Not easy, but that will cause far less damage to DS than waiting until he sees mummy crying, being hurt or being scared in the future. You know how his brain is developing and how he will normalise this. It's up to you to not let that happen and there is only one person's actions you can control.

Leave him. Please.

HappyAsASandboy · 05/04/2013 23:19

I agree that you need to leave this man. You say that your family think you should work it out for your son's sake, but they don't know what's going on. Print this thread out and hand it to your mum/sister/brother. They won't think you need to work it out.

If you have somewhere to stay there, take your son to Leeds. His father is not a good father to him because he abuses you. No child should grow up with the conflicting emotions of living a Dad who abuses his Mum. It's too hard for a child to process.

Please go home to your family.

SolidGoldBrass · 05/04/2013 23:25

This man chose you because you are a lot younger than him and he is incapable of having a healthy relationship with a woman: he wants a partner he can bully and mistreat. He is not your boss or your owner, he is an inadequate prick, and you can leave him without a second glance. He will be legally obliged to pay towards your son's upbringing, and while he will have a legal right to see the child he has no legal rights over you.Women's Aid will help you get away.

AnyFucker · 05/04/2013 23:28

You don't "manage" this

You leave, and take your child with you before this twat fucks him up too

SarahJane1324 · 05/04/2013 23:46

all you this advice is really heart warming, i feel like i already have support. "solidgoldbrass" u know what... that makes a lot of sense, i think thats something i would have said to my friend if they were in this situation. I doubt a 40 year old would want to be with a 22 year old unless he had issues he hadn't worked out. god this is such a headfu**... relationships and life is so complicated :-/

OP posts:
PopMusic · 05/04/2013 23:50

But have you told your family about the things he has said and the things he has done? I'm sure they won't think he is a charmer when they hear what he is actually like?

You are young with your whole life ahead of you, do you really want to waste the best years of your life with this man? Do you want this life in 5 years? 10 years? 15? 20? Do you want DS to grow up thinking its all normal?

Listen to that independent voice that's telling you that he is a coward. That independent voice will give you the freedom that you and your DS deserve. Get out now. Go back to your family.
=====
LIST OF TASKS —
• A. In the forum thread about leaving an abusive partner, which organization does SolidGoldBrass say will help the poster get away?
• B. Continue the forum thread about leaving an abusive partner, starting after its last post.
=====
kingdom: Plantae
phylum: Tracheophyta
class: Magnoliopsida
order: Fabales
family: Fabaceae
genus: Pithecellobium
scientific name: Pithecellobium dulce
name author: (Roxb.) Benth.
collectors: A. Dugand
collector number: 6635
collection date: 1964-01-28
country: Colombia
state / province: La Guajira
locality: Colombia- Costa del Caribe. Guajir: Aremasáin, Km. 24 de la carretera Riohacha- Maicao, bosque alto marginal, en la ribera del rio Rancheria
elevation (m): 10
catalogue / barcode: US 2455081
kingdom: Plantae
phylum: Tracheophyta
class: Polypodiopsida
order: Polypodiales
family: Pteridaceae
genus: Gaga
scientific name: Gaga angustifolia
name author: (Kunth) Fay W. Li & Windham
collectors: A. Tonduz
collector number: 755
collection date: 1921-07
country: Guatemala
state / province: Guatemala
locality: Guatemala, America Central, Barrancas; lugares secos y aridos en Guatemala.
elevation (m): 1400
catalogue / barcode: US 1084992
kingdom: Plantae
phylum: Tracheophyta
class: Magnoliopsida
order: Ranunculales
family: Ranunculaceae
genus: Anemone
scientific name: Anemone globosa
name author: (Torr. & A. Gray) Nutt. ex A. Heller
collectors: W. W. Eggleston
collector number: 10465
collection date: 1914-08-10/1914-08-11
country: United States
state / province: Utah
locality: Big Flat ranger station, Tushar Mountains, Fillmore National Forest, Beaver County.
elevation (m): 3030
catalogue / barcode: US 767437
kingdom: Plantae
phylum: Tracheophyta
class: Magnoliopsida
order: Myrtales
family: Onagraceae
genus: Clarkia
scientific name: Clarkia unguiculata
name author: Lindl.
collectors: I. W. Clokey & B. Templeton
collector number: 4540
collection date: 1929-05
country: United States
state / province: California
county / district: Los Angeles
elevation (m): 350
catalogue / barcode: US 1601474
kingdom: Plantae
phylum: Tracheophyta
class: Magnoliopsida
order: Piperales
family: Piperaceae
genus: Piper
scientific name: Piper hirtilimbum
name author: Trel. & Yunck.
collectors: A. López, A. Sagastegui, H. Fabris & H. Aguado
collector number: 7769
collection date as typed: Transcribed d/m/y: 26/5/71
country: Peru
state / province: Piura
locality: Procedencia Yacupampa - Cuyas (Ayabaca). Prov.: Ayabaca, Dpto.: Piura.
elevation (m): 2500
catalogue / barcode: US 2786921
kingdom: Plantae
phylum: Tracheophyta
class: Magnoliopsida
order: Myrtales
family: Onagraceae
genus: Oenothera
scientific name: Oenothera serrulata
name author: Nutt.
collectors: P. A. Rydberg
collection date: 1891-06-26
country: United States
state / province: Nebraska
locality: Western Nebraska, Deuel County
=====
TASK-BY-TASK OUTPUTS —
• A. Women's Aid.

• B.
OldLadyKnowsNothing · 05/04/2013 23:52

Yes, it's complicated, but some of us have been on that path already, so we can act as signposts.

NeedlesCuties · 06/04/2013 07:54

You've had some good advice, OP.

My guess is that he doesn't want you out with friends because he wants to isolate you, keep you at home all the time just in case you get a taste of reality and see what a tosser he is.

Contact Women's Aid. They will help you, and you'll find out that there are many women from all ages, backgrounds etc in similar circumstances.

You're not alone, even though he's making you feel like you are.

LovesBeingWokenEveryNight · 06/04/2013 08:02

Op he is scared of losing you. Not because he lives you so so much but because he has decides when and if it is over. He is controlling you and breaking down your free will.

If you have told your parents everything and that is the advice you have been given then I am disgusted with them. If you have not then please tell them everything.

You cannot make anyone change so you have to decide, can you stay or do you have to leave?

Lueji · 06/04/2013 08:22

Agreeing with everyone else. Just leave him.
Make sure you do it safely, though.
Have a friend with you or do it when he's away.

You cannot be sure he won't hurt your son, btw.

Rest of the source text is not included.